# pointers



## arpanmukherjee1 (Sep 26, 2008)

hi there 

can sb tell me how to use near and far pointers in c/c++


----------



## chandru.in (Sep 26, 2008)

Standard C really has no such thing.  It is an addition done in compilers targeting 8086 CPUs.  There really is little need to use it today unless you are using dinosaur C compilers like Turbo C/C++.

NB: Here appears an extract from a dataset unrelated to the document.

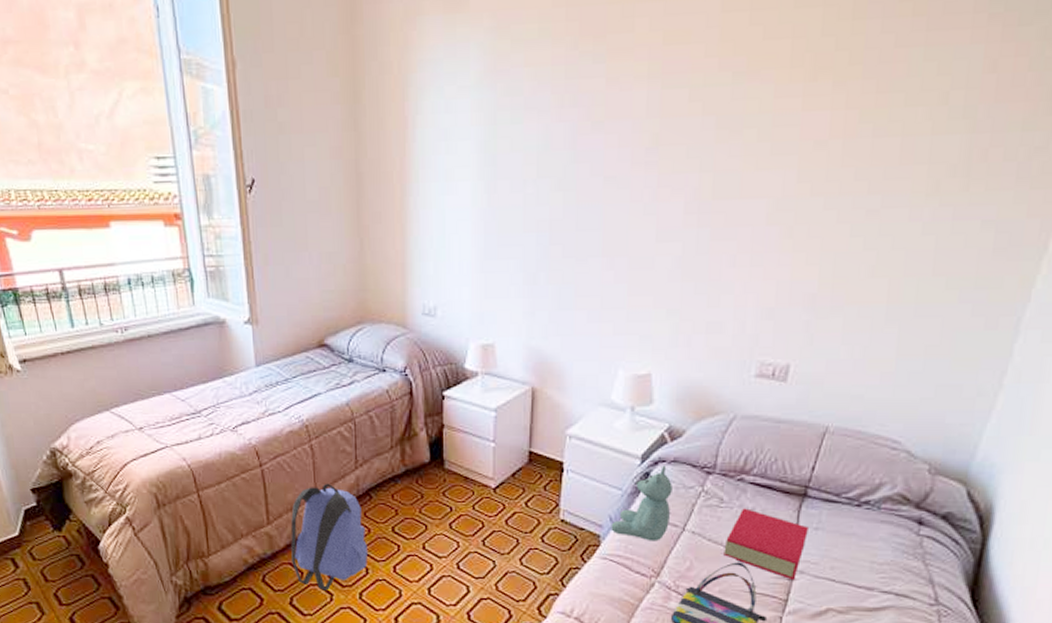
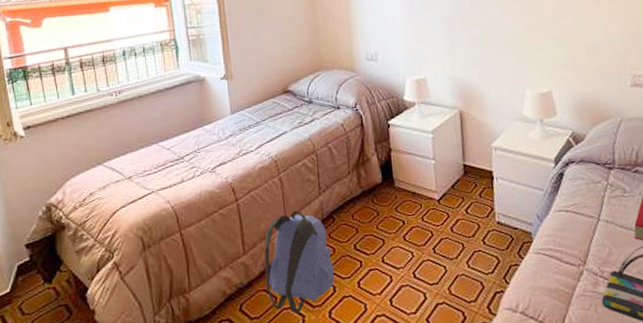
stuffed bear: present [611,465,672,541] -> none [539,165,586,233]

Near pointers - Pointers to memory within same segment and thus has only offset.
Far pointers - Pointers to memory within another segment and thus contains both segment selector and offset.


----------



## Chetan1991 (Oct 6, 2008)

Hey chandru do you mean pointers are obslete nowadays??
I have the book "Let us C" 5th ed. and the author seems to emphasise a lot on pointers as if they are very important.  So wh did he stressed so much if they are obselete???


----------



## QwertyManiac (Oct 6, 2008)

He meant the _near and far pointer_ concepts are obsolete now. Pointers are essential, and will never be removed from C/C++.


----------



## chandru.in (Oct 6, 2008)

Exactly.  I meant only about the idea of near and far pointers.  Pointers themselves will no become obsolete any time soon.


----------



## Chetan1991 (Oct 11, 2008)

what are near and far pointers??


----------



## chandru.in (Oct 11, 2008)

^^  See my first reply.


----------



## gopi_vbboy (Oct 11, 2008)

u don't generally use near and far pointers in c++.


----------



## dheeraj_kumar (Oct 11, 2008)

Near uses 2 bytes, and Far uses 5 bytes, AFAIK.


----------



## red_devil (Oct 11, 2008)

^^ i'm not very sure of that !!

btw what kind of programs make use of the near n far ptrs ?? i've never made any use of those stuff


----------



## lucifer_is_back (Oct 17, 2008)

n6300 said:


> ^^ i'm not very sure of that !!
> 
> btw what kind of programs make use of the near n far ptrs ?? i've never made any use of those stuff


now a days we dont use these types of pointers much 
they were used earlier 
if you want to read more about them 
*en.wikipedia.org/wiki/Far_pointer
*en.wikipedia.org/wiki/C_memory_model


----------